**THE PROBLEM**
Provide only the number of lines in the records below that contain "todayStr".

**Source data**
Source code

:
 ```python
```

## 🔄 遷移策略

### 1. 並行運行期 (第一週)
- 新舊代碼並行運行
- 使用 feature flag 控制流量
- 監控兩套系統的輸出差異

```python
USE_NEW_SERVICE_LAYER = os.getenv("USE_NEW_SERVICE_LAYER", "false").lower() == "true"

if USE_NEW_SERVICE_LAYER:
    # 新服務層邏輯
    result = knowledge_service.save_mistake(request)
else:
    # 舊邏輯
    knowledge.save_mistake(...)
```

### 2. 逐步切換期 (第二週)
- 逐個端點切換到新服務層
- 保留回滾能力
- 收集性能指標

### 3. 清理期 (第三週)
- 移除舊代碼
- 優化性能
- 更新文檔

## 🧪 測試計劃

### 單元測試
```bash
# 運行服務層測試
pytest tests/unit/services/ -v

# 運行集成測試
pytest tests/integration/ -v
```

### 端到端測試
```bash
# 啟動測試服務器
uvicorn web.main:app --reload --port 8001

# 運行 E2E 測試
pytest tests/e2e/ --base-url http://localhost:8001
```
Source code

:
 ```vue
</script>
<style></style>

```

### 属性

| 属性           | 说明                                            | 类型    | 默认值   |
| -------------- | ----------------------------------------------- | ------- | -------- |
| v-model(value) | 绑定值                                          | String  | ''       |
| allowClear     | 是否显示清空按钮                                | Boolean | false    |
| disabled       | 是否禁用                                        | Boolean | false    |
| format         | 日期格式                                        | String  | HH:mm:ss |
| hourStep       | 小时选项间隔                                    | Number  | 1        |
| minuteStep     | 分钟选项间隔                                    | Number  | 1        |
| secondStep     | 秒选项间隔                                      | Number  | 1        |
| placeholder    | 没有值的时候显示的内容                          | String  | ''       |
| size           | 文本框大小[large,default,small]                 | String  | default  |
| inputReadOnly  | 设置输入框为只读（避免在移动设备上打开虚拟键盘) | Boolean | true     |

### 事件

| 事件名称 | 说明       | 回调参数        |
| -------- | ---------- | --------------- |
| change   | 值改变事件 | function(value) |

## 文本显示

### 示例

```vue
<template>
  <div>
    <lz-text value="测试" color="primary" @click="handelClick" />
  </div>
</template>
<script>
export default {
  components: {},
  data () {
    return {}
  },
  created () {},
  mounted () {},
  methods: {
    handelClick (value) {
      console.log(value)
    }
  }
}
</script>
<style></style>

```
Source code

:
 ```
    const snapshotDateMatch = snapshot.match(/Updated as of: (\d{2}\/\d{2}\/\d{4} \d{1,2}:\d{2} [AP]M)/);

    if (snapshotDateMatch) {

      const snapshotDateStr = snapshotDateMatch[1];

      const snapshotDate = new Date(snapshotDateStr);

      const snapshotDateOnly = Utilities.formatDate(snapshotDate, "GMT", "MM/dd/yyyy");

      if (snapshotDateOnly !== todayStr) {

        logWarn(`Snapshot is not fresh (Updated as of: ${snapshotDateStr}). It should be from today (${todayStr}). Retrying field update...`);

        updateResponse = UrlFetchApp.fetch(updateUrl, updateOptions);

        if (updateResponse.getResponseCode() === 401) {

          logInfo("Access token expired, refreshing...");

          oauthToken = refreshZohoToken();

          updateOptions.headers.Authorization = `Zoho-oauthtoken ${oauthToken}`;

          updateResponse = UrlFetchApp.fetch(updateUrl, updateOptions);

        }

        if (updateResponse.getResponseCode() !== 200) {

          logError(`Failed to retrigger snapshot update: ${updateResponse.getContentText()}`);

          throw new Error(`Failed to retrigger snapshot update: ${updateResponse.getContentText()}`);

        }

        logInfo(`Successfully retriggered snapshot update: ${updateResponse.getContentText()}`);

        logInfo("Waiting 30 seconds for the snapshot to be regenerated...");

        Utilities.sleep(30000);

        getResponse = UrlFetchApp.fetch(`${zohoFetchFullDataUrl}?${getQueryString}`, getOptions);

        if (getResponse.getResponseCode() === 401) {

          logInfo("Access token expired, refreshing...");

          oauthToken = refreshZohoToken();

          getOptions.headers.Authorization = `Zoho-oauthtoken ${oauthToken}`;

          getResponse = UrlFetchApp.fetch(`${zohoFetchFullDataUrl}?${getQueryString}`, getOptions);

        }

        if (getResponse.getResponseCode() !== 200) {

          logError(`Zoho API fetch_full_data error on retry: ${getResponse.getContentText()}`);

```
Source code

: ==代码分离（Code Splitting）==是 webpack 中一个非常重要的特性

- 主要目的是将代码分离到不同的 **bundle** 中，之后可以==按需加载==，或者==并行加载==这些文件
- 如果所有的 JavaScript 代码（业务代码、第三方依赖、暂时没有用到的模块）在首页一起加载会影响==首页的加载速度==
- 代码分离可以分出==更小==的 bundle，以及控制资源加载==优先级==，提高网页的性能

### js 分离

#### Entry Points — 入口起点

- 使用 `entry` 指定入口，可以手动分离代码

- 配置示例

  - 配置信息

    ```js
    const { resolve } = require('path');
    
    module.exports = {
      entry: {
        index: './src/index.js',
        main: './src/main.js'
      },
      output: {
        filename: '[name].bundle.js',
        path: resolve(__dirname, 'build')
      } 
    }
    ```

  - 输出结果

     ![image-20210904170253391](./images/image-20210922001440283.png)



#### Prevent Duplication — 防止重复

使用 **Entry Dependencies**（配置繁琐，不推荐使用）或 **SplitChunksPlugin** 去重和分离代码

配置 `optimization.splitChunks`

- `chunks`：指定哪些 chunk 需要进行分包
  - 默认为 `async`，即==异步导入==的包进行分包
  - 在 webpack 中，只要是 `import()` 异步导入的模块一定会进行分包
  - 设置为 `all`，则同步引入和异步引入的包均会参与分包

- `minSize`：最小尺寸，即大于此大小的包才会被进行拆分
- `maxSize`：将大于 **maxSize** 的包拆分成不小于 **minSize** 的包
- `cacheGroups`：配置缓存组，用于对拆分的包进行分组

**TASK RESPONSE**
2